# Page excerpt:
§ §
# 2011 Diesel Car of the Year



## JSpira (Oct 21, 2002)

Your vote is needed.

Voting has started for the 2011 Diesel Car of the Year and both of the BMW diesels sold in the U.S. are nominees.

The ballot for voting is online here.


----------



## dunderhi (Dec 10, 2006)

The 335d takes the early lead! It must be due the 425 lbs of torque giving it excellent launch capability.


----------



## bayoucity (Jun 11, 2010)

I'm hoping 535d will be on next year's list. Heck! It be better if VED is on that list, huh?


----------



## The Other Tom (Sep 28, 2002)

bayoucity said:


> I'm hoping 535d will be on next year's list. Heck! It be better if VED is on that list, huh?


yeah, I'd like to see a 535 as well.


----------



## Penguin (Aug 31, 2003)

I'm afraid I'm a bit like Grocho Marx on this one... I'm not sure I'm interested in a "Diesel Car of the Year" award that allows me to vote.


----------



## dalekressin (Sep 3, 2008)

Penguin said:


> I'm afraid I'm a bit like Grocho Marx on this one... I'm not sure I'm interested in a "Diesel Car of the Year" award that allows me to vote.


Yeah we all c an vote but none of the voters drine/have them.


----------



## Tedj101 (Nov 24, 2009)

dalekressin said:


> Yeah we all c an vote but none of the voters drine/have them.


I'm not so sure. I voted over 4 days into a 31 day survey and only 260 people had voted. That's few enough to show an abject lack of interest on the part of the general public. It may well be that the only people voting are diesel owners.


----------



## Flyingman (Sep 13, 2009)

Not too many non-diesel owners even wandering around these parts!


----------
§ §
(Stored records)
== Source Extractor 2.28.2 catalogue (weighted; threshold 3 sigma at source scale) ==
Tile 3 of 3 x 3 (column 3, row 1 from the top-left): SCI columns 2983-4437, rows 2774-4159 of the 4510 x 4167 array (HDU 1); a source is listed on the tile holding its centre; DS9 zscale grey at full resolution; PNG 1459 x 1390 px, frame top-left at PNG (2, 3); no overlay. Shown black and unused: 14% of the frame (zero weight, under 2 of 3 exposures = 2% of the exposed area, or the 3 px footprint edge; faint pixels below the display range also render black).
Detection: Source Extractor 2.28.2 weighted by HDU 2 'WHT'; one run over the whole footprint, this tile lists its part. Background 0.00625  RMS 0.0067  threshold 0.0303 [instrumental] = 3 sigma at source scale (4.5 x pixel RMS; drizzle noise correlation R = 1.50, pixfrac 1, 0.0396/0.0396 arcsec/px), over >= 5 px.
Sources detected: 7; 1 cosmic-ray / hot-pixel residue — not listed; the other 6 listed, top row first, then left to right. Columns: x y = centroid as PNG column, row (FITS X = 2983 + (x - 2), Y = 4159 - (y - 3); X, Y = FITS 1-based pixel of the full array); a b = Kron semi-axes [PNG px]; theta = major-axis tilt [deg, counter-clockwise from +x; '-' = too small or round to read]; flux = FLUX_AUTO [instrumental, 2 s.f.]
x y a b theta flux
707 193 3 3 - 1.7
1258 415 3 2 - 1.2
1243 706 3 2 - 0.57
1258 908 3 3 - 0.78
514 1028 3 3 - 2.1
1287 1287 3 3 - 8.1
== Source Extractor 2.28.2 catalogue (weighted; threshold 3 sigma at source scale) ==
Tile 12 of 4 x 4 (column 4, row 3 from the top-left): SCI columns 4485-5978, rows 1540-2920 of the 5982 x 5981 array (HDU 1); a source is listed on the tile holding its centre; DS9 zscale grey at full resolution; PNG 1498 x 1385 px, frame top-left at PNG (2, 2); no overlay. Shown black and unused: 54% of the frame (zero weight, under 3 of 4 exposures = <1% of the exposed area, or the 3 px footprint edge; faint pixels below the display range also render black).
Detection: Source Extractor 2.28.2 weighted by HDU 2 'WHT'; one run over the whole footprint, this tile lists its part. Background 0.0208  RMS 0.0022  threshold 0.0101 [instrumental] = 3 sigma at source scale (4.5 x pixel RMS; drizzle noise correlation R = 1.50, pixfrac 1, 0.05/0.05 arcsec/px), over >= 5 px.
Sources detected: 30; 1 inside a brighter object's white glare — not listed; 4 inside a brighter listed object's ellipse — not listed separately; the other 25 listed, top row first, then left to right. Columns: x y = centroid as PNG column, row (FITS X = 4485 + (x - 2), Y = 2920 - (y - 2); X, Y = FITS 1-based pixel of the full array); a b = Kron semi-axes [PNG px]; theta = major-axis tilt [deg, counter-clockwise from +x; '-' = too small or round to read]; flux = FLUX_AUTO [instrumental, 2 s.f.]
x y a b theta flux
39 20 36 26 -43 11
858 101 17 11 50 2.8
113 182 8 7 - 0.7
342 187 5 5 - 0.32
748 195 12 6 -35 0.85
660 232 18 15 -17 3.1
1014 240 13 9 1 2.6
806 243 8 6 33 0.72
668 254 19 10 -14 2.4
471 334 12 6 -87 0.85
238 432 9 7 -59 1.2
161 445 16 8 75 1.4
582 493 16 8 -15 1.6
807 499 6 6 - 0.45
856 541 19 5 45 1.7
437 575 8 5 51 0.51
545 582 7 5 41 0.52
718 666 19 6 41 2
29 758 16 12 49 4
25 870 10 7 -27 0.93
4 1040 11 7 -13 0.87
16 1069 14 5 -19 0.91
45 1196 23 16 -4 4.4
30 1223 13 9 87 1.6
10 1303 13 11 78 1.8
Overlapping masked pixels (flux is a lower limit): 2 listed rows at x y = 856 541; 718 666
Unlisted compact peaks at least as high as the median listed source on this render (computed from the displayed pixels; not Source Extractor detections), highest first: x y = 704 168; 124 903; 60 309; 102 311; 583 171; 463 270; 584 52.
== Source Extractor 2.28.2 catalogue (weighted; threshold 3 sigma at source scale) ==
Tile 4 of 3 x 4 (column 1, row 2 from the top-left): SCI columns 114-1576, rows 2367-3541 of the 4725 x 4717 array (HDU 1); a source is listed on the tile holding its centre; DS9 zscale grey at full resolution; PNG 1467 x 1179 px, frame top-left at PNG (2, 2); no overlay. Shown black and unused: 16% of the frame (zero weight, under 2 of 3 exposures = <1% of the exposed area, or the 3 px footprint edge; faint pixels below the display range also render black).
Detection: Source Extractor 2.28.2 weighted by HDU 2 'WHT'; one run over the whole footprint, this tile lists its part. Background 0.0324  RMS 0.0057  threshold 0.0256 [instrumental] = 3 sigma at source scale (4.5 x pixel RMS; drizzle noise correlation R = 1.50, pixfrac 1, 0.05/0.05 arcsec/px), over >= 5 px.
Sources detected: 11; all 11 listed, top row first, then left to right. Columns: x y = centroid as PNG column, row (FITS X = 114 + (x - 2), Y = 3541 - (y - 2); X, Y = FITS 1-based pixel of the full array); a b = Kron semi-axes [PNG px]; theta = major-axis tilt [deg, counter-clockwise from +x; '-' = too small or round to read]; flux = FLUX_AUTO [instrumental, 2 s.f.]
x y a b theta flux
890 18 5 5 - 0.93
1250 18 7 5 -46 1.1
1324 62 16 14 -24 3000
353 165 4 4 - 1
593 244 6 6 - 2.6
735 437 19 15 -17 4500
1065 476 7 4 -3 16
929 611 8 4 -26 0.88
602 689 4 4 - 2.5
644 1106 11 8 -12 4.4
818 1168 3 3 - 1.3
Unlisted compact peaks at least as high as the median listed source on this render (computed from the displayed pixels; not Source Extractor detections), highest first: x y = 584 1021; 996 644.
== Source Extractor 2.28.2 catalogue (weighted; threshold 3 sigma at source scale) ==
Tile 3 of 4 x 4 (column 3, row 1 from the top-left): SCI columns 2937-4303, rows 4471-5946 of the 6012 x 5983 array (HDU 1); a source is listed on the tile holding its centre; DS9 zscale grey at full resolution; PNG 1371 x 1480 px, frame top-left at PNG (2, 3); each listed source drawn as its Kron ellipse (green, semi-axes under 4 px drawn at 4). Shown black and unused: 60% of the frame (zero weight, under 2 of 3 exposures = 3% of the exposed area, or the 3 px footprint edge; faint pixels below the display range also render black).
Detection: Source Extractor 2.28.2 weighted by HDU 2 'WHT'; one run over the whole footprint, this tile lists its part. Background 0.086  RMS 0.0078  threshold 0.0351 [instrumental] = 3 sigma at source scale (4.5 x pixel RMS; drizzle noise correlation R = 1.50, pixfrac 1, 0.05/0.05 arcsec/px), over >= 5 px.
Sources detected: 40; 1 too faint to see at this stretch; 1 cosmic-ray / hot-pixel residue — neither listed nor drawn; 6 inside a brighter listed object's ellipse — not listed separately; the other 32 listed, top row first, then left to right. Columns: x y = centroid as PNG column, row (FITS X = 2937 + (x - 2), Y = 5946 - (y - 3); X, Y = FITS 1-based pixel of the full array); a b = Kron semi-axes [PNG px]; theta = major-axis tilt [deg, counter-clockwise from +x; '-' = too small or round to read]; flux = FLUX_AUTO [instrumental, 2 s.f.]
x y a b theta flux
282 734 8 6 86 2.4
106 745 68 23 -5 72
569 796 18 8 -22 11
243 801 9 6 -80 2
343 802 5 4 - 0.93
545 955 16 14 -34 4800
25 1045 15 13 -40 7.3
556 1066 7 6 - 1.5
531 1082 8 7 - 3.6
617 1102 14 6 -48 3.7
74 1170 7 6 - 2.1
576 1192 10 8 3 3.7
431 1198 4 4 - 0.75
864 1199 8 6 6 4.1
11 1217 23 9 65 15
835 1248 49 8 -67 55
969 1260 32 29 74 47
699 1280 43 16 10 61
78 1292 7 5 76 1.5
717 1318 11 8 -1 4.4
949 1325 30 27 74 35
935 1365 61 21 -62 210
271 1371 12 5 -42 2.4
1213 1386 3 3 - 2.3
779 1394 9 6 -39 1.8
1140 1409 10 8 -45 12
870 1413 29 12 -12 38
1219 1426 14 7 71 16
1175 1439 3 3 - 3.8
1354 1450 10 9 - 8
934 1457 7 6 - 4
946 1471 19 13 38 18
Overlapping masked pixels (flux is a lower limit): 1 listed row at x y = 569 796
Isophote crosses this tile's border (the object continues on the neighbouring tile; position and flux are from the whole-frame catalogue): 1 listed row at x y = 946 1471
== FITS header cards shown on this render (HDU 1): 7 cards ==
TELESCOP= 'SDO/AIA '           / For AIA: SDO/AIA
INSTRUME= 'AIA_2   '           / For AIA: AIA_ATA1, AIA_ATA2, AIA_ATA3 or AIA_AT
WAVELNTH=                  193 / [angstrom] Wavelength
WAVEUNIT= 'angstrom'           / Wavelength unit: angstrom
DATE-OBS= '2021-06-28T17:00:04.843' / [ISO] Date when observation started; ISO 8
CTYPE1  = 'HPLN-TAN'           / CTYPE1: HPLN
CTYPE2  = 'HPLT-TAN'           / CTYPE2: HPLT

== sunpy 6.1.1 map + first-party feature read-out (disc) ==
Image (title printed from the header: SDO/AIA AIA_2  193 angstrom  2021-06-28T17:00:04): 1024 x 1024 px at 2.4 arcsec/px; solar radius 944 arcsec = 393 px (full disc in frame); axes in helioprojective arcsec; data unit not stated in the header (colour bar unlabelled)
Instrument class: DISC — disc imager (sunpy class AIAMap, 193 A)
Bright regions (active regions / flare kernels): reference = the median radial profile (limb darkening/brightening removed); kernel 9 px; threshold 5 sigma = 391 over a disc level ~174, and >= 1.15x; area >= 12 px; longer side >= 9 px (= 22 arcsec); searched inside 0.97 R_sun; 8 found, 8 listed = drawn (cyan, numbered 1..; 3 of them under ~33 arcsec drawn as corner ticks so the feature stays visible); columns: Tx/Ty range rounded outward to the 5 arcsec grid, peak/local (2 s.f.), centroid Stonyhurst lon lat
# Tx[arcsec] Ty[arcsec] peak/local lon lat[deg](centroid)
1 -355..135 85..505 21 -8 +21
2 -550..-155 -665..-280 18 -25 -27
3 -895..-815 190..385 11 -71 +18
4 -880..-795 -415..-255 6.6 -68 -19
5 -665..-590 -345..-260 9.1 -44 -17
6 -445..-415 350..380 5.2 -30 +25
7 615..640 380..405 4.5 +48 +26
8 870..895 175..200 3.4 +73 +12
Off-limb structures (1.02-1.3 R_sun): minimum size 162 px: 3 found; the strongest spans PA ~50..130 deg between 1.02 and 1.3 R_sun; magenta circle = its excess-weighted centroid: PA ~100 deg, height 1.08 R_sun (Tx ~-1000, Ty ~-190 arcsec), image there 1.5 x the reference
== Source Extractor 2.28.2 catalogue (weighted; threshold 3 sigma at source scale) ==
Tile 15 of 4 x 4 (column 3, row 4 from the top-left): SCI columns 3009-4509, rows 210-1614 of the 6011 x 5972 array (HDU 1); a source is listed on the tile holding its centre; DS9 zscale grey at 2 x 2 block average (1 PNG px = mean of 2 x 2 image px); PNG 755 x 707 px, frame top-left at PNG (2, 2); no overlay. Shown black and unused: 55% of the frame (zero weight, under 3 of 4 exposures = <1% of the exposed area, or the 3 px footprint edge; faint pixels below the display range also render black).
§ §
# Tasks to carry out:
- 1) Decide whether each statement agrees with the Diesel Car of the Year thread. Answer yes or no, and quote the words of the thread that decide it. (a) Both BMW diesels sold in the U.S. are among the nominees. (b) The survey one poster describes lasts 30 days. (c) One poster credits the 335d's early lead to its torque.
- 2) According to the Diesel Car of the Year thread, how many people had voted when Tedj101 cast a vote?
- 3) Transcribe the Diesel Car of the Year thread, starting at "Voting has started" and ending at "excellent launch capability.".
The stored material comes from a different source than the Diesel Car of the Year thread.

# Responses:
- 1)
(a) Yes: "both of the BMW diesels sold in the U.S. are nominees."
(b) No: "I voted over 4 days into a 31 day survey"
(c) Yes: "It must be due the 425 lbs of torque giving it excellent launch capability."

- 2) Only 260 people had voted.

- 3)
Voting has started for the 2011 Diesel Car of the Year and both of the BMW diesels sold in the U.S. are nominees.

The ballot for voting is online here.


----------



## dunderhi (Dec 10, 2006)

The 335d takes the early lead! It must be due the 425 lbs of torque giving it excellent launch capability.